INSTRUCTION:
Output the data in full. Keep every entry exactly as written.

Items from a dataset:
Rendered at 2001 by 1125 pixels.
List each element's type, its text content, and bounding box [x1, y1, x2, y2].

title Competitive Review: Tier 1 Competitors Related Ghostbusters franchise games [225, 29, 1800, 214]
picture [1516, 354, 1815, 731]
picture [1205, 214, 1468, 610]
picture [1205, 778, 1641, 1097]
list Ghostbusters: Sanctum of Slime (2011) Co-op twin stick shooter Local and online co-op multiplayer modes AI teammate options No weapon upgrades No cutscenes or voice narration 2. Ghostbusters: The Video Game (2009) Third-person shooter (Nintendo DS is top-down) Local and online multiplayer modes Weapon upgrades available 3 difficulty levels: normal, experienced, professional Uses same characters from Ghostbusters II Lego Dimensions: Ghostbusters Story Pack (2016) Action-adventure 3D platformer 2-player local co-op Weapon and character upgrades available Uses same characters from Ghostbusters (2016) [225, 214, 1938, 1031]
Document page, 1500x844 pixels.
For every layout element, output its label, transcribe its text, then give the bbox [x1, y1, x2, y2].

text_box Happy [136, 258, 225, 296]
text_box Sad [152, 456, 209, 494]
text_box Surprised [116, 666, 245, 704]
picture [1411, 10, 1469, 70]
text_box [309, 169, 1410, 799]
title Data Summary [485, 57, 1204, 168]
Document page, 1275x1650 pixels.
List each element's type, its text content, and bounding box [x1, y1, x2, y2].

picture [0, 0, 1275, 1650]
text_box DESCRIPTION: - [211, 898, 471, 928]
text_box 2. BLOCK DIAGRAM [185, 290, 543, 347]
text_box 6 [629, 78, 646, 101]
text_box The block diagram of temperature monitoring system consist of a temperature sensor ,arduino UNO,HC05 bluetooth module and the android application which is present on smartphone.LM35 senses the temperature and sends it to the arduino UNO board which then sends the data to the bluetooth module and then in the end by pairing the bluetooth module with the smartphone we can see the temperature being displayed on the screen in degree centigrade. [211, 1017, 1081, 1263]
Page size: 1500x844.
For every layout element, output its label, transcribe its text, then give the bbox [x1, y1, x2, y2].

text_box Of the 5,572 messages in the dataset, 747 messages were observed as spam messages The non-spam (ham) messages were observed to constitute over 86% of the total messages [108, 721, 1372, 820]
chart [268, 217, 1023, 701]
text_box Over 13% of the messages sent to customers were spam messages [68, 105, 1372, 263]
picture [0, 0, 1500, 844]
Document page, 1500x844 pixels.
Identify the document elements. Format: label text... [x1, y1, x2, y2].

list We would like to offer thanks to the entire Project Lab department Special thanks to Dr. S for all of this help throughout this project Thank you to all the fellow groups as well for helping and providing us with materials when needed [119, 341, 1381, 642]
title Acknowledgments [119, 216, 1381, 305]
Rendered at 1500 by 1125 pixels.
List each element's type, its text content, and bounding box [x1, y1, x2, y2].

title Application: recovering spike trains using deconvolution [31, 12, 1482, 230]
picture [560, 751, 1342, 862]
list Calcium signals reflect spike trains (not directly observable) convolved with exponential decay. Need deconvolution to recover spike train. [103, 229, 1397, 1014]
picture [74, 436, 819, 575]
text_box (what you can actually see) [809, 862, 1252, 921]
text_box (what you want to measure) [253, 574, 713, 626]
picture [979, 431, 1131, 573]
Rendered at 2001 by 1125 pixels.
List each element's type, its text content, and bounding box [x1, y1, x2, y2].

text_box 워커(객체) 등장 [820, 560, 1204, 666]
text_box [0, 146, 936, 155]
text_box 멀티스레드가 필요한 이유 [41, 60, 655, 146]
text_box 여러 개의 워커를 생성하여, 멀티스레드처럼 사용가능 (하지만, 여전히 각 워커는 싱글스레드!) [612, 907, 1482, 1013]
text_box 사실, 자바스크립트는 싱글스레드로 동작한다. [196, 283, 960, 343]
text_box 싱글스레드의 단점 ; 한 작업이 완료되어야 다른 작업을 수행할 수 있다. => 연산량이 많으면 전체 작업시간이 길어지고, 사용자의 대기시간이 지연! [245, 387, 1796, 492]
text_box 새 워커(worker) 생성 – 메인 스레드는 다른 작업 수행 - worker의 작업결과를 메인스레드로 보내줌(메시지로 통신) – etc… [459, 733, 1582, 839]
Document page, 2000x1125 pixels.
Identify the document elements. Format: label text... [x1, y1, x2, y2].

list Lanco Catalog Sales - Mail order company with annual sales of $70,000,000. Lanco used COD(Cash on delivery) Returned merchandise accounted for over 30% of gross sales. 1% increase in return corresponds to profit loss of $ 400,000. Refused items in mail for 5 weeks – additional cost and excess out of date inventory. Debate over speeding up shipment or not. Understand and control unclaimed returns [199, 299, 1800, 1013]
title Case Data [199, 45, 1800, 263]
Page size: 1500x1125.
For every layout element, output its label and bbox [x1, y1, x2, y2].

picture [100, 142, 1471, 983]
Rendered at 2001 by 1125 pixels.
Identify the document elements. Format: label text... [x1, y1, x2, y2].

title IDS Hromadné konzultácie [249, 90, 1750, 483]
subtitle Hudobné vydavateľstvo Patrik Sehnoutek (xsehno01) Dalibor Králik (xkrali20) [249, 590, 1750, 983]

EXPECTED ANSWER:
Rendered at 2001 by 1125 pixels.
List each element's type, its text content, and bounding box [x1, y1, x2, y2].

title Competitive Review: Tier 1 Competitors Related Ghostbusters franchise games [225, 29, 1800, 214]
picture [1516, 354, 1815, 731]
picture [1205, 214, 1468, 610]
picture [1205, 778, 1641, 1097]
list Ghostbusters: Sanctum of Slime (2011) Co-op twin stick shooter Local and online co-op multiplayer modes AI teammate options No weapon upgrades No cutscenes or voice narration 2. Ghostbusters: The Video Game (2009) Third-person shooter (Nintendo DS is top-down) Local and online multiplayer modes Weapon upgrades available 3 difficulty levels: normal, experienced, professional Uses same characters from Ghostbusters II Lego Dimensions: Ghostbusters Story Pack (2016) Action-adventure 3D platformer 2-player local co-op Weapon and character upgrades available Uses same characters from Ghostbusters (2016) [225, 214, 1938, 1031]
Document page, 1500x844 pixels.
For every layout element, output its label, transcribe its text, then give the bbox [x1, y1, x2, y2].

text_box Happy [136, 258, 225, 296]
text_box Sad [152, 456, 209, 494]
text_box Surprised [116, 666, 245, 704]
picture [1411, 10, 1469, 70]
text_box [309, 169, 1410, 799]
title Data Summary [485, 57, 1204, 168]
Document page, 1275x1650 pixels.
List each element's type, its text content, and bounding box [x1, y1, x2, y2].

picture [0, 0, 1275, 1650]
text_box DESCRIPTION: - [211, 898, 471, 928]
text_box 2. BLOCK DIAGRAM [185, 290, 543, 347]
text_box 6 [629, 78, 646, 101]
text_box The block diagram of temperature monitoring system consist of a temperature sensor ,arduino UNO,HC05 bluetooth module and the android application which is present on smartphone.LM35 senses the temperature and sends it to the arduino UNO board which then sends the data to the bluetooth module and then in the end by pairing the bluetooth module with the smartphone we can see the temperature being displayed on the screen in degree centigrade. [211, 1017, 1081, 1263]
Page size: 1500x844.
For every layout element, output its label, transcribe its text, then give the bbox [x1, y1, x2, y2].

text_box Of the 5,572 messages in the dataset, 747 messages were observed as spam messages The non-spam (ham) messages were observed to constitute over 86% of the total messages [108, 721, 1372, 820]
chart [268, 217, 1023, 701]
text_box Over 13% of the messages sent to customers were spam messages [68, 105, 1372, 263]
picture [0, 0, 1500, 844]
Document page, 1500x844 pixels.
Identify the document elements. Format: label text... [x1, y1, x2, y2].

list We would like to offer thanks to the entire Project Lab department Special thanks to Dr. S for all of this help throughout this project Thank you to all the fellow groups as well for helping and providing us with materials when needed [119, 341, 1381, 642]
title Acknowledgments [119, 216, 1381, 305]
Rendered at 1500 by 1125 pixels.
List each element's type, its text content, and bounding box [x1, y1, x2, y2].

title Application: recovering spike trains using deconvolution [31, 12, 1482, 230]
picture [560, 751, 1342, 862]
list Calcium signals reflect spike trains (not directly observable) convolved with exponential decay. Need deconvolution to recover spike train. [103, 229, 1397, 1014]
picture [74, 436, 819, 575]
text_box (what you can actually see) [809, 862, 1252, 921]
text_box (what you want to measure) [253, 574, 713, 626]
picture [979, 431, 1131, 573]
Rendered at 2001 by 1125 pixels.
List each element's type, its text content, and bounding box [x1, y1, x2, y2].

text_box 워커(객체) 등장 [820, 560, 1204, 666]
text_box [0, 146, 936, 155]
text_box 멀티스레드가 필요한 이유 [41, 60, 655, 146]
text_box 여러 개의 워커를 생성하여, 멀티스레드처럼 사용가능 (하지만, 여전히 각 워커는 싱글스레드!) [612, 907, 1482, 1013]
text_box 사실, 자바스크립트는 싱글스레드로 동작한다. [196, 283, 960, 343]
text_box 싱글스레드의 단점 ; 한 작업이 완료되어야 다른 작업을 수행할 수 있다. => 연산량이 많으면 전체 작업시간이 길어지고, 사용자의 대기시간이 지연! [245, 387, 1796, 492]
text_box 새 워커(worker) 생성 – 메인 스레드는 다른 작업 수행 - worker의 작업결과를 메인스레드로 보내줌(메시지로 통신) – etc… [459, 733, 1582, 839]
Document page, 2000x1125 pixels.
Identify the document elements. Format: label text... [x1, y1, x2, y2].

list Lanco Catalog Sales - Mail order company with annual sales of $70,000,000. Lanco used COD(Cash on delivery) Returned merchandise accounted for over 30% of gross sales. 1% increase in return corresponds to profit loss of $ 400,000. Refused items in mail for 5 weeks – additional cost and excess out of date inventory. Debate over speeding up shipment or not. Understand and control unclaimed returns [199, 299, 1800, 1013]
title Case Data [199, 45, 1800, 263]
Page size: 1500x1125.
For every layout element, output its label and bbox [x1, y1, x2, y2].

picture [100, 142, 1471, 983]
Rendered at 2001 by 1125 pixels.
Identify the document elements. Format: label text... [x1, y1, x2, y2].

title IDS Hromadné konzultácie [249, 90, 1750, 483]
subtitle Hudobné vydavateľstvo Patrik Sehnoutek (xsehno01) Dalibor Králik (xkrali20) [249, 590, 1750, 983]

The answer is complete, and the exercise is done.